You know the saying- “don’t judge a man until you’ve walked in his shoes.”
Yes, you can say that about people in life in general, but the Edwards matter may go into regions that could be open to legal penalties.
Rielle Hunter was hired to produce videos for the Edwards campaign website. Her experience can be best decribed as "novice." How many novice videographers are hired at the healthy sum of $150,000? Was this amount really for videos or to keep quiet about the affair? If it was for the latter, then that is hush money and that is bribery, a felony. Also, if the money was for keeping quiet, and Andrew Young (a former Edwards aide and the confessed "father" of Hunter's baby) and Edwards are also working together to keep this arrangement under wraps, then that is conspiracy. Another felony.
If Edwards, Young and Hunter state to investigators that it was for video work, and evidence to the contrary is discovered, that can be construed as obstruction of justice. Another felony.

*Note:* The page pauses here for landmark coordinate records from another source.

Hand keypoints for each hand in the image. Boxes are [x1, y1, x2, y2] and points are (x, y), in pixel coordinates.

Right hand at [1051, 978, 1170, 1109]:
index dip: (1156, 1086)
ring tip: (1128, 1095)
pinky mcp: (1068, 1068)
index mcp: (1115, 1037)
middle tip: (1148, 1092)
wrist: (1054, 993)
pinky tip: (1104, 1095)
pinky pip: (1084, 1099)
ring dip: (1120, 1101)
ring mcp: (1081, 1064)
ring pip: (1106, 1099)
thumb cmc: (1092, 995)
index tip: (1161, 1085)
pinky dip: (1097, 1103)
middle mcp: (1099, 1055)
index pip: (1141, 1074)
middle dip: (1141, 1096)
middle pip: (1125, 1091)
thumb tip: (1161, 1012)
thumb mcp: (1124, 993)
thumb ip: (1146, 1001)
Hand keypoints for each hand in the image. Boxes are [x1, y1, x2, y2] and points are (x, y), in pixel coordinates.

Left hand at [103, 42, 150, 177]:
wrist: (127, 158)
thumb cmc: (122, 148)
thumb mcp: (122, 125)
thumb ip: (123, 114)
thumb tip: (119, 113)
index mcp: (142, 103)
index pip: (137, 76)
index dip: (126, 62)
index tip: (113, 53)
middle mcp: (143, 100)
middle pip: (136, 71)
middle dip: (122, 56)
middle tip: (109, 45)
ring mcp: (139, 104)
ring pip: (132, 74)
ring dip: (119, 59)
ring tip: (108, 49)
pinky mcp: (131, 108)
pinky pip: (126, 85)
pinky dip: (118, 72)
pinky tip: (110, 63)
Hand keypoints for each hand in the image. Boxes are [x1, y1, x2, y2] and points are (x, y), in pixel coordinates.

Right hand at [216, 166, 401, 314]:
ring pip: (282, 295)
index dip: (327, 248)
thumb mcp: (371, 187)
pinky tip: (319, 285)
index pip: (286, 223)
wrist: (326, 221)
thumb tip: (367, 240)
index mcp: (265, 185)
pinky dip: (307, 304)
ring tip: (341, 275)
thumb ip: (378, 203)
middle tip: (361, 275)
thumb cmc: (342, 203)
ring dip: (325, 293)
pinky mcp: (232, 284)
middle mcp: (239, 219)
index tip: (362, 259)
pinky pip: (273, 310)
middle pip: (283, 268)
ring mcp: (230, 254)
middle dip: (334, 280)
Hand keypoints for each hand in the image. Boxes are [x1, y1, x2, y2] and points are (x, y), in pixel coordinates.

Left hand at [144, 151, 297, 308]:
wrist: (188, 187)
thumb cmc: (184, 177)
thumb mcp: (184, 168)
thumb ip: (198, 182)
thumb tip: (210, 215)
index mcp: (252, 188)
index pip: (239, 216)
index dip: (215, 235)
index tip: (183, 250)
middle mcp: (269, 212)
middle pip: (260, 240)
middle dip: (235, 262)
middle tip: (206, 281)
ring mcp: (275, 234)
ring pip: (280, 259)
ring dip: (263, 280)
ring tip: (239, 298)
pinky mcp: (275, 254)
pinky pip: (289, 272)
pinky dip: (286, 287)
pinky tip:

Then there's also the reported $15,000 a month payments Hunter and Young are receiving. According to Fox News:
Fred Baron, a Dallas lawyer and former campaign finance chairman for Edwards, secretly provided financial help to both Hunter and Young. He apparently paid with his own funds and has told other news outlets Edwards did not know about the arrangement.
Edwards said he learned of the payments through reporters and that he "had no knowledge" of the payouts outside of that.
The payments reportedly have been towering — $15,000 a month to Hunter, according to reports, plus other payments to Young.
Really? Why would someone pay Hunter and Young $15,000/month? Something's fishy in Texas, folks! One cannot accept Edward's denials of knowledge of this since he's already been caught in his web of lies. His interview on ABC Friday night was scripted (most likely by his attorneys).
Yes, it is one thing to say that one needs to walk in another man's shoes concerning his personal life, but when the affair reaches into possible criminal territory, that's a whole different ball of wax.